Título: Convivência impossível com invasão de privacidade
Autor:
Fonte: Valor Econômico, 02/09/2008, Opinião, p. A10

Como bem sabe o ministro da Justiça, Tarso Genro, a história brasileira tem casos de conivência do governo com a transgressão aos princípios básicos da liberdade individual, a pretexto de proteger a sociedade de ameaças criminosas. No regime militar, essa conivência fez com que a tortura fosse conhecida e tolerada por altos escalões do governo, e serviu de teste para o projeto de abertura política gestado no governo de Ernesto Geisel.

Geisel fechou os olhos à tortura de oposicionistas, enquanto articulava o desmonte da linha-dura militar, contrária ao projeto de abertura gradual e segura concebido por seu chefe da casa Civil, Golbery do Couto e Silva. A morte do jornalista Vladimir Herzog, e, pouco depois, do operário Manoel Fiel Filho fez o presidente sentir que perdia terreno para o que chamava de "seus" radicais. Geisel demitiu um general, o chefe do II Exército, Ednardo D'Ávila Melo, a quem estavam subordinados os responsáveis pelos assassinatos, enviando a todos um sinal inequívoco.

Geisel, que já foi classificado como "estadista" pelo presidente Luiz Inácio Lula da Silva, sentiu que a tolerância minaria as condições de sobrevivência do próprio governo. Pouco antes dos episódios que o levaram a despedir um dos expoentes da linha-dura, havia tentado minimizar o alcance da distensão anunciada pelo governo, restringindo-a ao plano econômico, em um discurso de agosto de 1975 que chegou a ser chamado de "pá-de-cal".

Comparações são sempre delicadas, especialmente quando se tratam de períodos tão distintos na vida política do país. Mas podem ser didáticas. A generalização das escutas telefônicas e ambientais como instrumento das investigações policiais estendem o poder do Estado para além das irregularidades investigadas, e, usadas sem critério, violam princípios constitucionais. Ao tomar o lugar dos outros métodos de investigação e transformar-se em principal recurso no combate a irregularidades, a escuta, que deveria ser exceção, cristaliza-se como regra, faz com que pareça verossímil o relato de que agentes do Executivo andaram espionando autoridades de outros poderes.

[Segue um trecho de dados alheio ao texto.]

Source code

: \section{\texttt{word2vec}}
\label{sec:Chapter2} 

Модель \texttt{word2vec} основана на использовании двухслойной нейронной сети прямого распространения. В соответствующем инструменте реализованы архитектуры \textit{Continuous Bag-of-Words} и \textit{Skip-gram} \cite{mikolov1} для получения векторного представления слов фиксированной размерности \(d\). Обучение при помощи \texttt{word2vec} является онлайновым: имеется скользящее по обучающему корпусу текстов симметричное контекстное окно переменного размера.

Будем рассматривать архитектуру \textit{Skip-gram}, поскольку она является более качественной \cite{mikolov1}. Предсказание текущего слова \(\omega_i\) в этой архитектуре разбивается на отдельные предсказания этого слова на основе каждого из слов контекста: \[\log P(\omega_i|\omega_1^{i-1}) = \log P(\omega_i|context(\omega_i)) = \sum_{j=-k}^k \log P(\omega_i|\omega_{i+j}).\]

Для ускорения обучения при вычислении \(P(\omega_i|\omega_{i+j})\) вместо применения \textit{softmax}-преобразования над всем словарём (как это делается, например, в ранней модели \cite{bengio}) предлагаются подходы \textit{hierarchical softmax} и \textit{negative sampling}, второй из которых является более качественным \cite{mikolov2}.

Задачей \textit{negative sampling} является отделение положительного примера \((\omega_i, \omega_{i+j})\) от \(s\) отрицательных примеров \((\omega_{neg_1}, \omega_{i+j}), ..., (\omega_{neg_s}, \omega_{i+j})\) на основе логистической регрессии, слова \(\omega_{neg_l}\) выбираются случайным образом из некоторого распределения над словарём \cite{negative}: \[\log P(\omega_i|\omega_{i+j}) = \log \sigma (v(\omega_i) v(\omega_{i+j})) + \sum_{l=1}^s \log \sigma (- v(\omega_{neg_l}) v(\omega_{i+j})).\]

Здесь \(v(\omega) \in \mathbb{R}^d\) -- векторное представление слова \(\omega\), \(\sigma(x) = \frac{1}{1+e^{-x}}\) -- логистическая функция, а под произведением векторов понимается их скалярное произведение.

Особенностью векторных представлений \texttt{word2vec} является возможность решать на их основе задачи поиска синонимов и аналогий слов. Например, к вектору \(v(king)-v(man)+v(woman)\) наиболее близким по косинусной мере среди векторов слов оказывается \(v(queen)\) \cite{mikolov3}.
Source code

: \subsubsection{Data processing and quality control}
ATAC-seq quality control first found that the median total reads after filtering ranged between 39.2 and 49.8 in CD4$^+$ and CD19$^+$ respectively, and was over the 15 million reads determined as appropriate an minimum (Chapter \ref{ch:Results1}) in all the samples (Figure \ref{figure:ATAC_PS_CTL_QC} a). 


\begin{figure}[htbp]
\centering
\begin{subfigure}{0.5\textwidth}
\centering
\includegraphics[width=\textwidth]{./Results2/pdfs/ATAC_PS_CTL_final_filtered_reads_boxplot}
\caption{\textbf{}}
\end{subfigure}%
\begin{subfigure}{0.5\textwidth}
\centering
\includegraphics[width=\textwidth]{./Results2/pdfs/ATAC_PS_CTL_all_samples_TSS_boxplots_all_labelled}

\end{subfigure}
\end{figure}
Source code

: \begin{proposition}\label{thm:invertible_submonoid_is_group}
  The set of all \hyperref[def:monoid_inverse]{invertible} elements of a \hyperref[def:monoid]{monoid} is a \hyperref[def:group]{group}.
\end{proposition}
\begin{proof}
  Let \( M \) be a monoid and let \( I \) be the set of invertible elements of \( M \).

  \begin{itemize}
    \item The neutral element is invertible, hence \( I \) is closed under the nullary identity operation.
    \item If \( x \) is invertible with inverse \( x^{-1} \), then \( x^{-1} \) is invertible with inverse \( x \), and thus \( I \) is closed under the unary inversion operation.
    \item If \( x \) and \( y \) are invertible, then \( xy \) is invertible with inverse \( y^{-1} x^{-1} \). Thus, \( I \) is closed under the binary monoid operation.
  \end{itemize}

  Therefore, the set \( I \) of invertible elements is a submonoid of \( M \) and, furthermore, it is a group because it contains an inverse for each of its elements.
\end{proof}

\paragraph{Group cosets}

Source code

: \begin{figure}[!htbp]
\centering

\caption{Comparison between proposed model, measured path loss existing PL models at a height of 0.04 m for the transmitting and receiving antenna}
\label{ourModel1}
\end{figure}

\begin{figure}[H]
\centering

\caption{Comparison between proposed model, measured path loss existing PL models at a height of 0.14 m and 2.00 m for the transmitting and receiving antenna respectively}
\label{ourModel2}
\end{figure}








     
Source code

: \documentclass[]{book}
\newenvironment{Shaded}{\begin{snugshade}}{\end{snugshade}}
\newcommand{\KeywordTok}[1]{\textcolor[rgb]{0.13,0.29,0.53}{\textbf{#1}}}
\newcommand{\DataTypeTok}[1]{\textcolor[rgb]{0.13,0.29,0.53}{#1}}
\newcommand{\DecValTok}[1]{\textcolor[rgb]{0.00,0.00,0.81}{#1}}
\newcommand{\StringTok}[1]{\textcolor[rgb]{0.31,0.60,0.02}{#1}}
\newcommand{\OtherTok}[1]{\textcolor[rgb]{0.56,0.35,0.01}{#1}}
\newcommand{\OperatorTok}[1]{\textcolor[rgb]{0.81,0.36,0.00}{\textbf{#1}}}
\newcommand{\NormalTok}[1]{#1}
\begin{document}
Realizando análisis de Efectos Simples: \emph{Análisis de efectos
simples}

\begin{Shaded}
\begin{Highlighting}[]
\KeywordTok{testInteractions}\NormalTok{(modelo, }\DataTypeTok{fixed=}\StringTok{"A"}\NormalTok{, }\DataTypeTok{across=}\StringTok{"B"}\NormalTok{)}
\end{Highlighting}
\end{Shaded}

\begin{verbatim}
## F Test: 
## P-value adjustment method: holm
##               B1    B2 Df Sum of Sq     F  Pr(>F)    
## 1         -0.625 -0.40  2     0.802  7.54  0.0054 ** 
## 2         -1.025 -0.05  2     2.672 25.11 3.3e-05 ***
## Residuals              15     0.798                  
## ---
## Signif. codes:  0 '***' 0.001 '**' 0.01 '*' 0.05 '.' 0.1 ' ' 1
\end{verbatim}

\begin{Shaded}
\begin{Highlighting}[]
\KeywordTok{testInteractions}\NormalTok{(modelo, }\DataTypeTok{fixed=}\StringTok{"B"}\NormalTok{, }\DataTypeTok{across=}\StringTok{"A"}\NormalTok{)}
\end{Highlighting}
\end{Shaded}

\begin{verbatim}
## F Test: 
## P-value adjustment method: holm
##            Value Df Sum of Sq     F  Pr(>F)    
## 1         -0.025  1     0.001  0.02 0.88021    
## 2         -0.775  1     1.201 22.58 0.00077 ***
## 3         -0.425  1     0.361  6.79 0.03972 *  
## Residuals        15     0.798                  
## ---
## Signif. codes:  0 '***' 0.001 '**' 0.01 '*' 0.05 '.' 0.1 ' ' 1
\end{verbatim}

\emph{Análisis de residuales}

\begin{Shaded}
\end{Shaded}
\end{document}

No recente episódio de gravação clandestina de conversas do presidente do Supremo Tribunal Federal, Gilmar Mendes, com um senador da oposição, a autoria do grampo foi atribuída pela imprensa à Agência Brasileira de Informações (Abin) . Não se conhecem provas de que seja a agência a responsável. Sabe-se que, na história recente, gravações ilegais têm sido usadas como arma em disputas comerciais e também já foram instrumento de vendetas políticas - há cinco anos, o atual ministro da Integração Nacional, Geddel Vieira Lima, foi vítima de grampos assumidos por Antônio Carlos Magalhães.

O presidente da Agência Brasileira de Informações, a Abin, Paulo Lacerda, de excelente reputação e que ontem foi afastado temporariamente do seu cargo, não tem o perfil do araponga ávido por manobras de espionagem à margem da lei. Mas ele e todo o Executivo são postos em delicada situação quando diálogos reservados dos mais altos magistrados da República parecem mais fáceis de capturar que os preguiçosos pombos da Praça dos Três Poderes.

No regime democrático, as ameaças à liberdade e aos direitos individuais aparecem de forma mais sutil, sem o capuz dos torturadores, mas também inaceitáveis. É preocupante quando, diante da violação das conversas alheias, o ministro da Justiça, Tarso Genro, reage com a sugestão de que os brasileiros se "acostumem com a escuta". Em entrevista, em julho, o ministro argumentou que a "sofisticação da parafernália eletrônica" chegara a tal ponto que qualquer pessoa estaria sujeita a ter conversas íntimas varadas pela bisbilhotice. "Estamos chegando num ponto em que temos de nos acostumar com o seguinte: falar no telefone com a presunção de que alguém está escutando", recomendou o ministro.

Quando a autoridade a quem está subordinada a Polícia Federal diz ao cidadão que se acostume com invasão de privacidade e busque maneiras de se adaptar a ela, os autores das escutas ilegais são condecorados com a permissão para agir, seja do governo ou de grupos privados, alegando os mais nobres motivos, ou os mais torpes.